Anche se abbiamo bisogno di idrogeno da combustibili fossili con cattura del carbonio, questo non garantisce che sia adeguatamente pulito. Oltre a una cattura del carbonio molto efficace dal reforming, le emissioni di metano a monte devono essere ridotte drasticamente (rispetto al tasso medio di perdite negli Stati Uniti) per rendere questo idrogeno un carburante compatibile con la decarbonizzazione. Le stime dell'impatto sui gas serra dell'idrogeno "blu" coprono un ampio spettro, principalmente guidato da ipotesi sui tassi di perdita di metano nella catena di approvvigionamento del gas naturale a monte e sull'efficienza dei reformer nel processo di produzione (in particolare la parte di cattura del carbonio di tali processi). Sebbene alcune stime recenti di questi impatti siano state piuttosto elevate, un'impronta di gas serra molto più bassa per l'idrogeno "blu" è fattibile. Lo sappiamo perché le misurazioni indicano che alcuni giacimenti di gas negli Stati Uniti hanno tassi di perdita dello 0,3%-0,4%, molto inferiori al tasso di perdita attuale (probabilmente superiore al 2%). E sappiamo che una regolamentazione forte, basata su precedenti statali consolidati, può determinare gran parte delle riduzioni necessarie. Ridurre le emissioni della catena del valore del gas naturale non è solo fattibile, ma anche politicamente popolare.

Due grafici a barre
Note alla figura: Questi casi si basano su ipotesi realistiche a scopo di confronto, utilizzando un'analisi semplificata del ciclo di vita, come descritto di seguito. Il "gas naturale" riflette la combustione del gas naturale (51 kg di CO2 emessi per gigajoule di potere calorifico lordo del gas naturale consumato) più le perdite (lo 0,35% del gas naturale consumato viene rilasciato a monte, ipotizzato come metano al 100%; 13,7 kg di gas naturale necessari per gigajoule di potere calorifico lordo) più le emissioni di CO2 associate alla produzione e al trasporto del gas naturale (qui ipotizzate a 0,1 kg di CO2 per kg di gas naturale). L'"H2 verde" riflette l'elettrolisi convenzionale a bassa temperatura che utilizza 52 kWh di elettricità per kg di idrogeno prodotto, operando per il 90% del tempo con elettricità non emissiva e per il 10% del tempo con elettricità a intensità di CO2 della rete del Texas (450 kg di CO2 per MWh). Il caso "Blue H2" riflette l'SMR con il 90% di cattura di CO2 post-combustione, secondo l'analisi dell'AIE (2017), più le emissioni dell'approvvigionamento di gas naturale utilizzate nel caso "Gas naturale". Livelli più elevati di cattura del carbonio sono possibili con tecnologie più avanzate. Non è stato preso in considerazione alcun credito per la piccola produzione di elettricità residua di questo caso. Le emissioni associate alla produzione e alla costruzione di apparecchiature (come i pannelli fotovoltaici, che possono creare un'impronta significativa nel ciclo di vita dell'energia solare, per il caso "H2 verde") sono state omesse da tutti i casi. Anche l'impatto sui gas serra dell'idrogeno emesso è stato omesso, poiché queste emissioni si verificherebbero a valle dei siti di produzione e potrebbero essere simili a quelle delle perdite di metano nella fornitura di gas naturale, anch'esse non incluse in questa sede, e sarebbero simili sia per il percorso "blu" che per quello "verde". Sebbene non sia mostrato nella figura, in base ai dati dell'AIE (2017) un reformer a metano senza cattura del carbonio comporterebbe emissioni pari a circa 12 kg di CO2-eq per kg di idrogeno, ipotizzando un tasso di perdita di metano del 2,3% e un GWP del metano di 34 (equivalente a 85 kg di CO2-eq per GJ-HHV).
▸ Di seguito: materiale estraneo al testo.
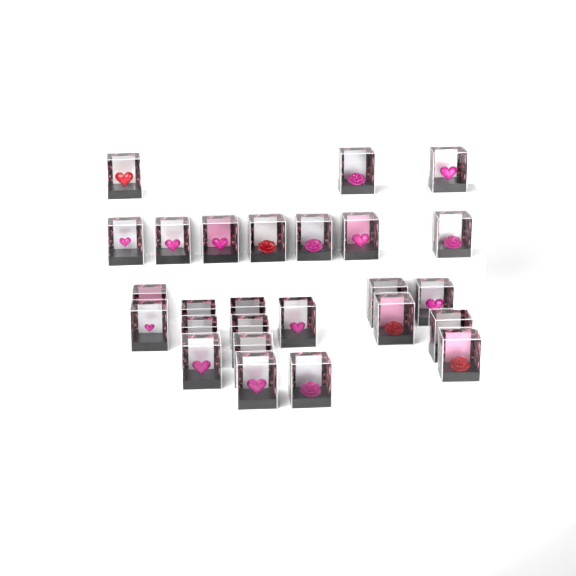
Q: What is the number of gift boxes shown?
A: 26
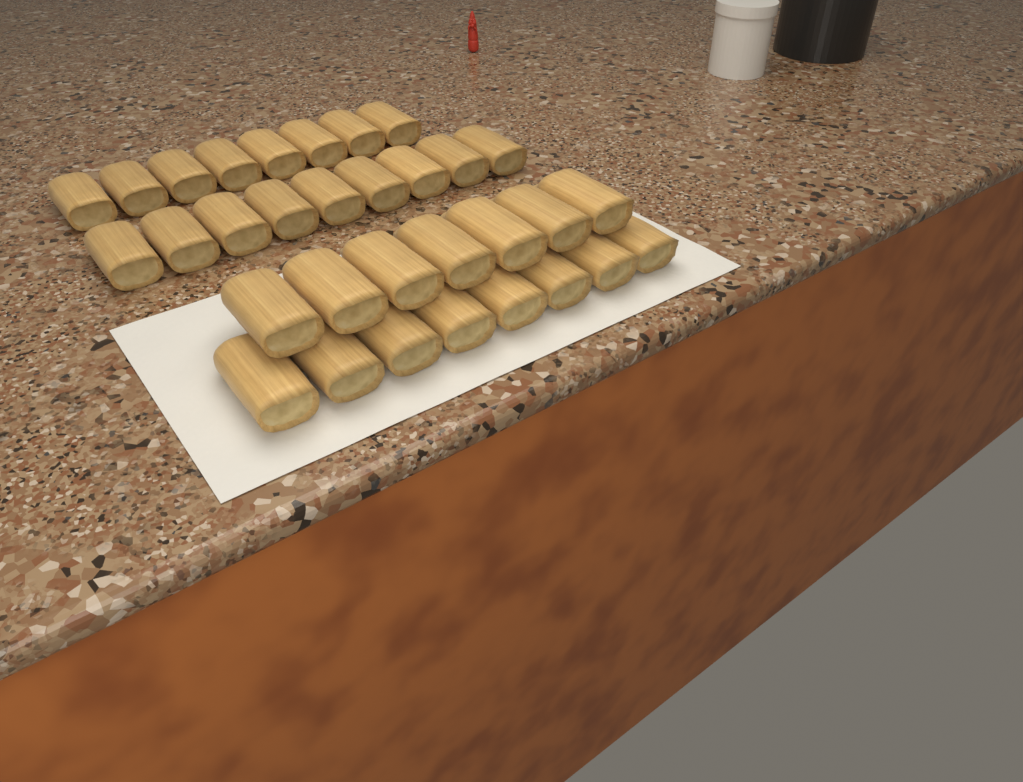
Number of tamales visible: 32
Per quanto riguarda la cattura del carbonio, oggi è possibile costruire, grazie alla tecnologia commerciale, dei reformer che raggiungono il 90% o più di cattura complessiva del carbonio. Combinati, questi tassi di perdita di metano più bassi e i reformer a più alte prestazioni con alti livelli di cattura del carbonio possono produrre idrogeno che comporta una riduzione di circa l'80% delle emissioni di gas serra rispetto all'uso diretto del gas naturale (ad esempio, nei forni industriali) - e persino emissioni inferiori rispetto ad alcuni idrogeni che potrebbero essere considerati "verdi".

La produzione di idrogeno "blu" con una bassa impronta di gas serra è oggi fattibile, e nel tempo è possibile raggiungere livelli ancora più bassi. Poiché i carburanti a idrogeno sono preziosi proprio per i loro benefici in termini di emissioni di gas serra, i responsabili politici devono vincolare gli incentivi per la produzione di carburanti a idrogeno alle prestazioni in termini di emissioni di gas serra durante il ciclo di vita e l'industria deve adeguarsi. È probabile che sia necessaria una combinazione di norme, regolamenti e meccanismi di mercato che premino la produzione più pulita. Incentivi graduali o a scaglioni, legati ai livelli di emissioni di gas serra nel ciclo di vita, potrebbero servire a questo scopo. Sarà necessario un monitoraggio e una verifica rigorosi delle emissioni associate a tutti i percorsi produttivi. In definitiva, se l'industria dell'idrogeno "blu" vuole svolgere un ruolo significativo nella decarbonizzazione, dovrà costruire e gestire un'infrastruttura in grado di sfruttare appieno il suo potenziale di riduzione delle emissioni.